Hier ist ein Beispiel, wie man einen grundlegenden synchronen FIFO erstellt, der dieselbe Funktion hat wie der auf dieser Seite gezeigte.
module fifo_8x2048
#(parameter width = 8, depth = 2048)
(
input clk,
input rst,
input wr_en,
input [(width-1):0] din,
input rd_en,
output [(width-1):0] dout,
output full,
output empty
);
xpm_fifo_sync #(
.DOUT_RESET_VALUE("0"),
.ECC_MODE("no_ecc"),
.FIFO_MEMORY_TYPE("auto"),
.FIFO_READ_LATENCY(1),
.FIFO_WRITE_DEPTH(depth),
.FULL_RESET_VALUE(1),
.READ_DATA_WIDTH(width),
.READ_MODE("std"),
.SIM_ASSERT_CHK(0),
.USE_ADV_FEATURES("0000"),
.WAKEUP_TIME(0),
.WRITE_DATA_WIDTH(width)
)
xpm_fifo_sync_inst (
.almost_empty(),
.almost_full(),
.data_valid(),
.dbiterr(),
.dout(dout),
.empty(empty),
.full(full),
.overflow(),
.prog_empty(),
.prog_full(),
.rd_data_count(),
.rd_rst_busy(),
.sbiterr(),
.underflow(),
.wr_ack(),
.wr_data_count(),
.wr_rst_busy(),
.din(din),
.injectdbiterr(1'b0),
.injectsbiterr(1'b0),
.rd_en(rd_en),
.rst(rst),
.sleep(1'b0),
.wr_clk(clk),
.wr_en(wr_en)
);
endmodule
Option #2: Der Embedded FIFO Generator
Der Embedded FIFO Generator ist praktisch dasselbe wie der bekannte FIFO Generator, nur dass er ausschließlich innerhalb eines Block-Designs (block design) verwendet werden kann.

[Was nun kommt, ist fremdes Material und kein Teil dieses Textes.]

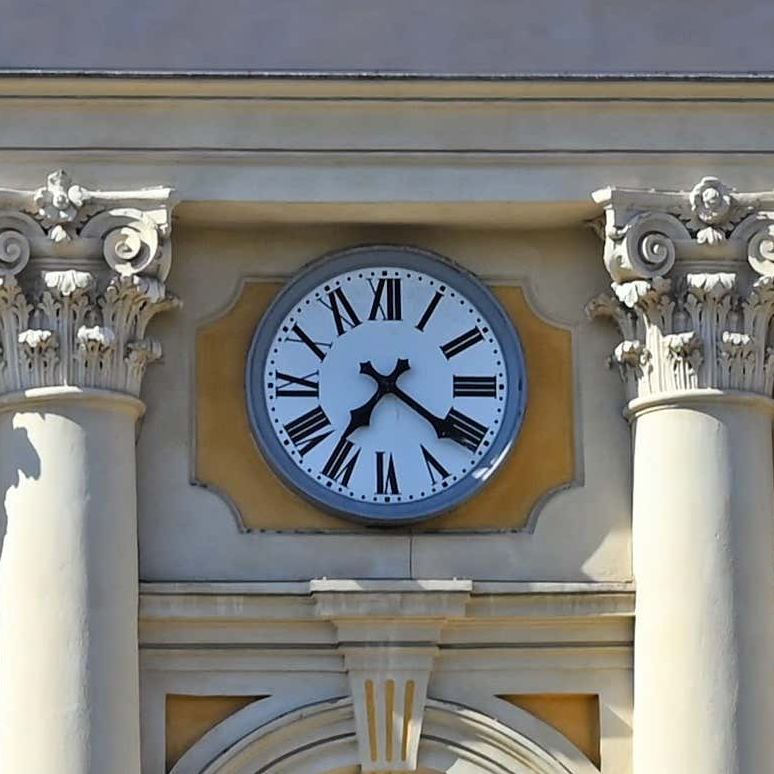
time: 7:20
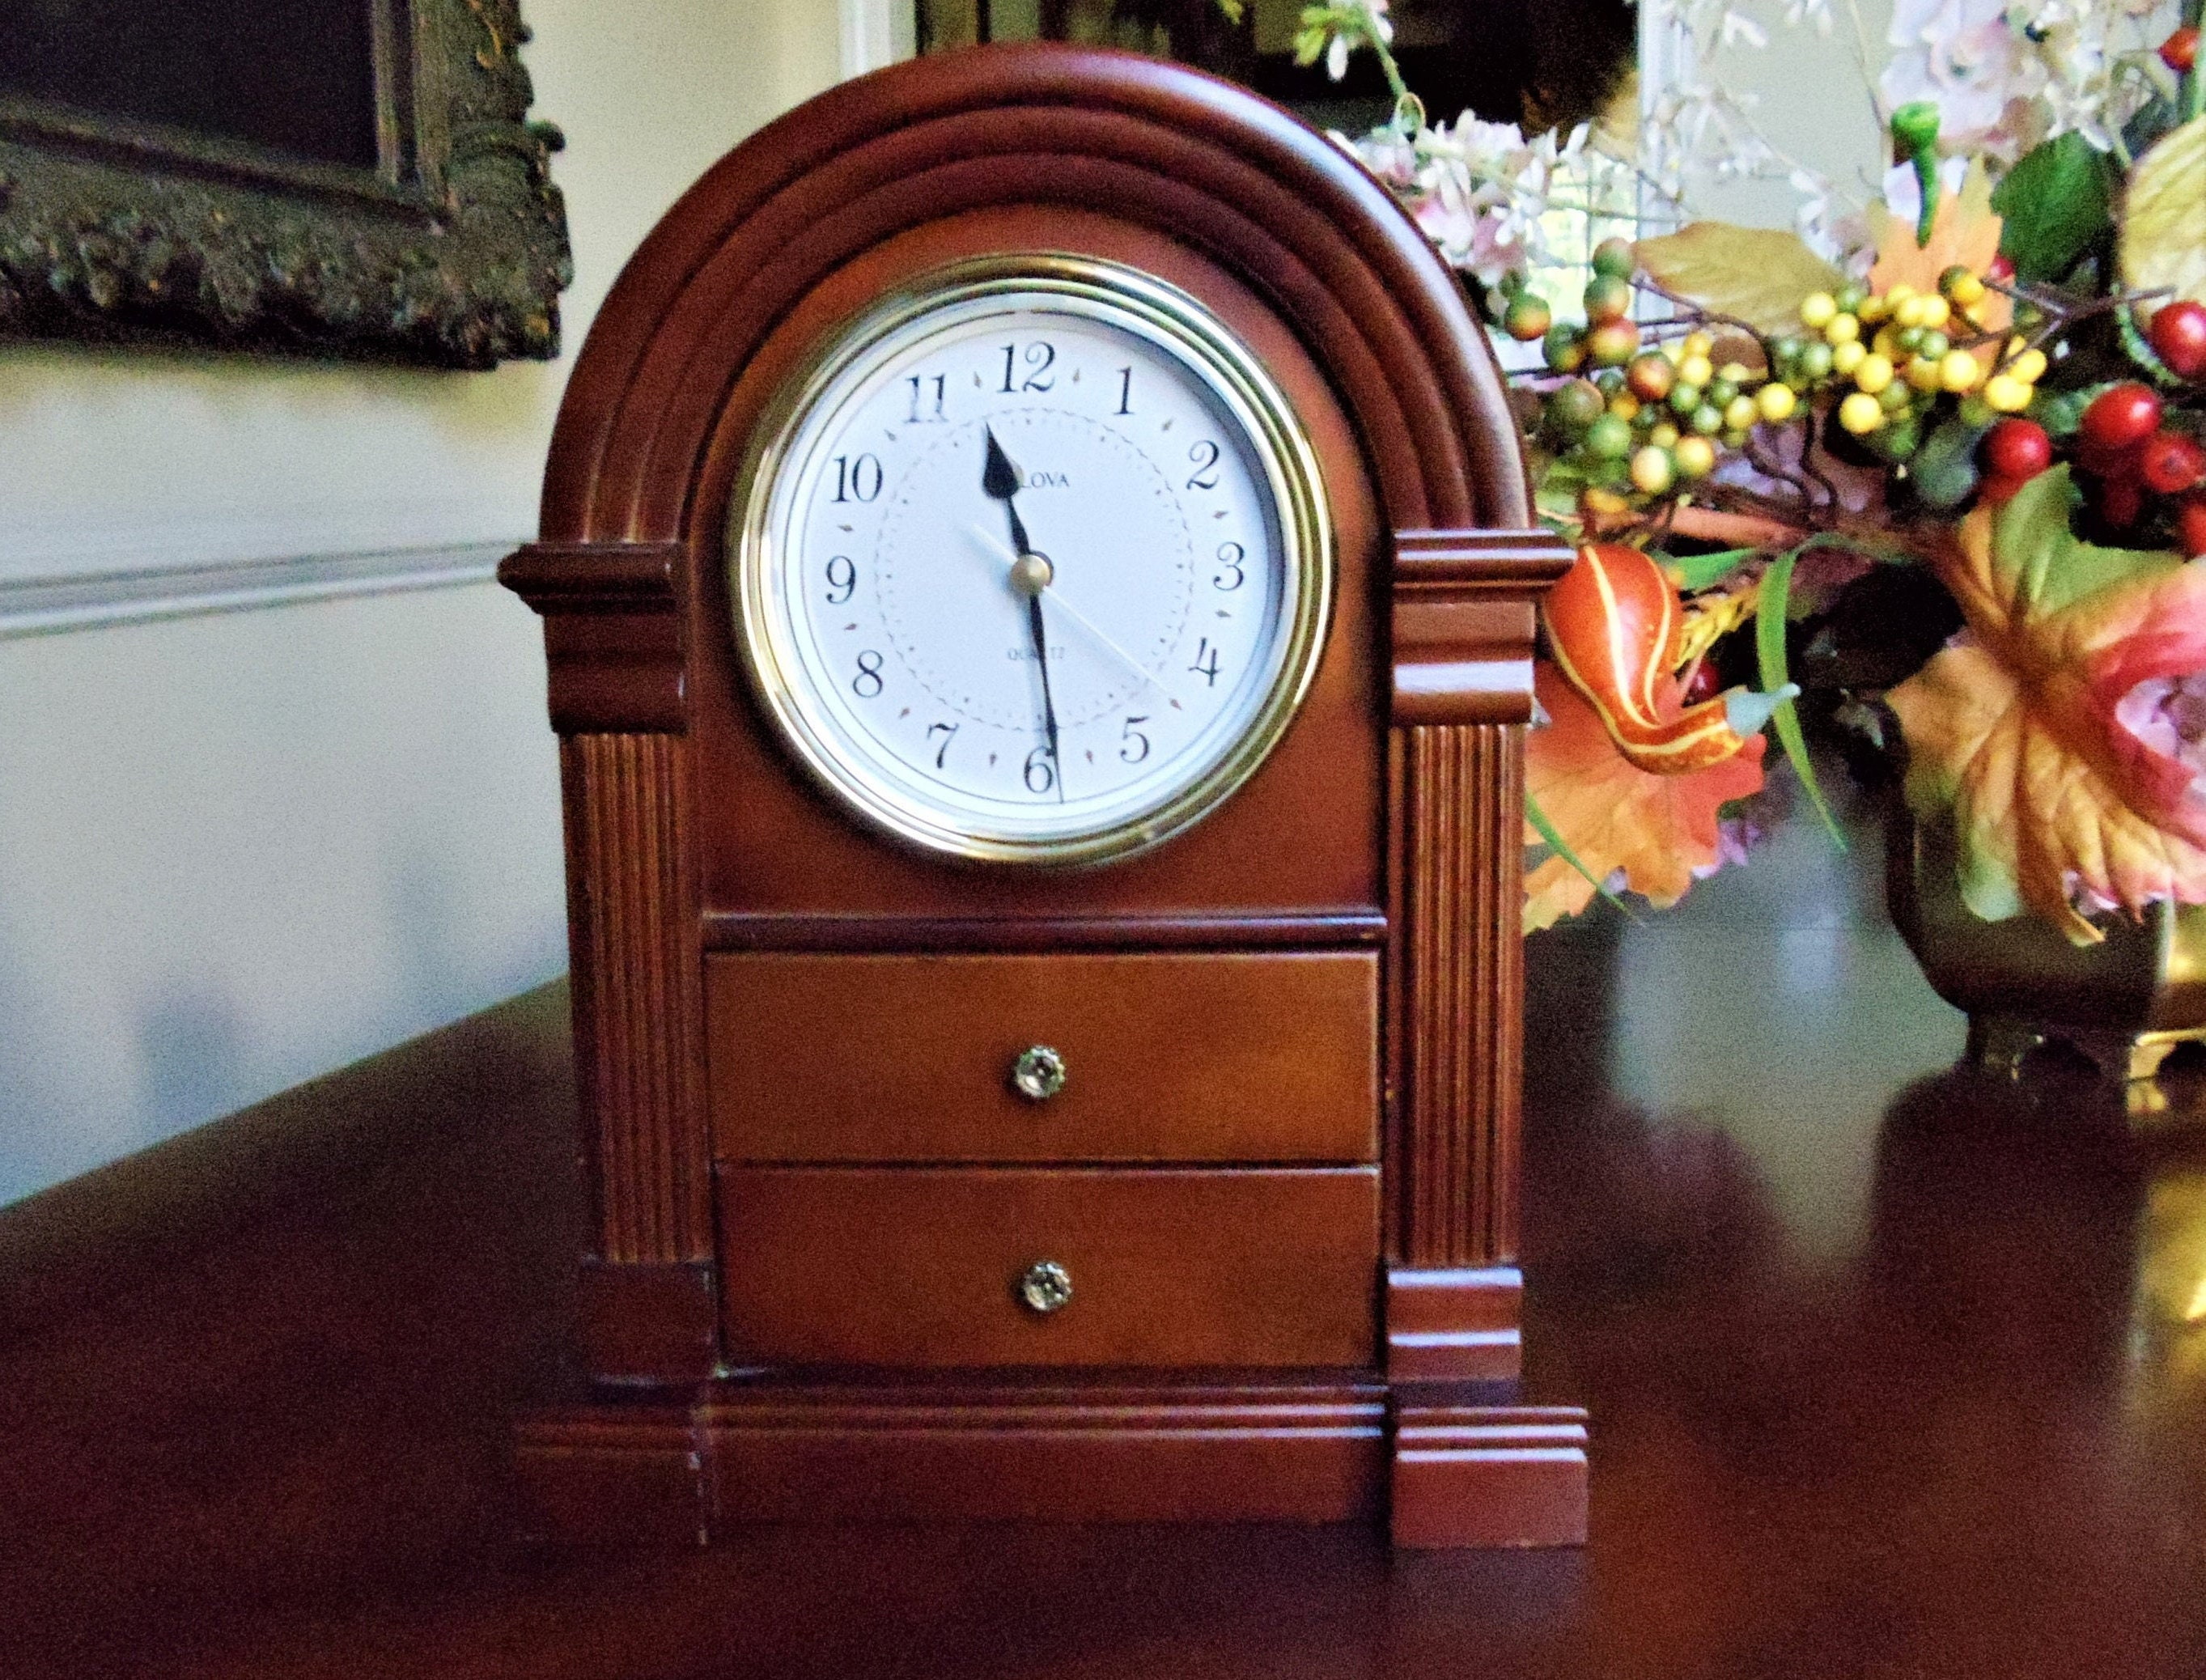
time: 11:28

Die naheliegende Lösung ist also, ein Block-Design zu erzeugen und einen Embedded FIFO Generator hinzuzufügen. Anschließend stellt man die Parameter dieses IP-Blocks genau so ein wie beim bisherigen FIFO Generator. Danach verbindet man alle Ports des FIFOs mit externen Ports. Das Ergebnis ist ein Block-Design, das die Ports eines FIFOs besitzt, sich wie ein FIFO verhält und damit schlicht ein FIFO ist.
Diese Lösung ist ein wenig unschön, vor allem weil die Namen der FIFO-Ports länger werden als gewohnt. Statt wr_en heißt der Port dann zum Beispiel FIFO_WRITE_0_wr_en.
Fazit
Auch wenn der FIFO Generator plötzlich und ohne erkennbaren Grund aus dem Vivado-IP-Katalog verschwunden ist, ist es in der Regel nicht schwierig, diesen IP-Block durch ein Parameterized Macro oder ein Block-Design zu ersetzen.
Im weiteren Zusammenhang gesehen ist es vielleicht eine gute Idee, den FIFO Generator auch für FPGAs nicht mehr zu verwenden, die ihn unterstützen – ganz gleich, ob man eine Migration auf Versal-FPGAs anstrebt oder nicht.